Болельщики за египтянина тут же ответили со своих мест.
– Гер-ку-лан – рыжий! Мясник – не возница! У него каталка, а не колесница! Оотт-бей фии-илей, Самбати-оооо-ннн!!! – раскатисто покатилось по рядам.
Элпидий бросил взгляд на Таэсис. Щеки у девушки порозовели, глаза горели азартом, пухлые губы полуоткрыты как для поцелуя, или как будто с них вот-вот слетит признание в любви. Страсть, с которой она смотрела на Самбатиона, и ее голубая «египетская» накидка говорили о том, что она отдала свое сердце ему.
Лидерство галла и египтянина в начале состязания еще мало о чем говорило. Квадригам следовало сделать еще шесть кругов, прежде чем оказаться у финишной черты. К тому же, чтобы попасть под крыло победы, требовалось проявить завидную ловкость и по дороге к ней не свернуть себе шею или же не переломать ребра, что на бегах удавалось далеко не каждому.
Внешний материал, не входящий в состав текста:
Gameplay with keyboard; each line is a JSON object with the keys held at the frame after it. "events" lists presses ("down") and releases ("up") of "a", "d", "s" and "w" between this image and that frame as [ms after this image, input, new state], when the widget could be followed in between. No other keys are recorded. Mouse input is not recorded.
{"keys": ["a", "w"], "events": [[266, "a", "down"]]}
Гонка становилась все безумней. Возничие нещадно били кнутами лошадей и выкрикивали боевые кличи, как будто они мчались мимо трибун в атаку на невидимого врага и, устрашив его, резко отворачивали у поворотных столбов. Объехав вторую мету, к началу третьего круга вперед вырвался Самбатион, рыжебородый галл отстал от него на лошадиный корпус, Ификл и Диомид гнали почти колесо в колесо. Посередине арены, прямо у трибуны арбитра, финикиец попытался обогнать Диомида, но тот направил своих лошадей ближе к краю, прижимая Ификла к заградительному валу. Колеса колесниц сцепились со страшным скрежетом, финикийца подбросило и отнесло в сторону, лопнула ось, квадрига перевернулась и накрыла атлета. Треснуло и отломилось дышло, колесница, мелькая спицами и очерчивая по песку широкую дугу, вкатилась под четверку. Лошади осадили назад и завалились на нее взмыленными крупами, давя своего возницу и не оставляя ему никаких шансов.
На арену выбежали рабы, остановили четверку и начали быстро резать упряжь. Из-под обломков вытянули за ноги перемолотое тело финикийца, оно оказалось настолько обезображенным, что искушенная в зрелищах публика довольно вздохнула. Мертвого Ификла уложили на носилки и понесли на задворки. Трибуны видели, как с носилок, как будто вино из худого меха, быстро стекает алая кровь. Толпа радостно закричала и зааплодировала этой крови.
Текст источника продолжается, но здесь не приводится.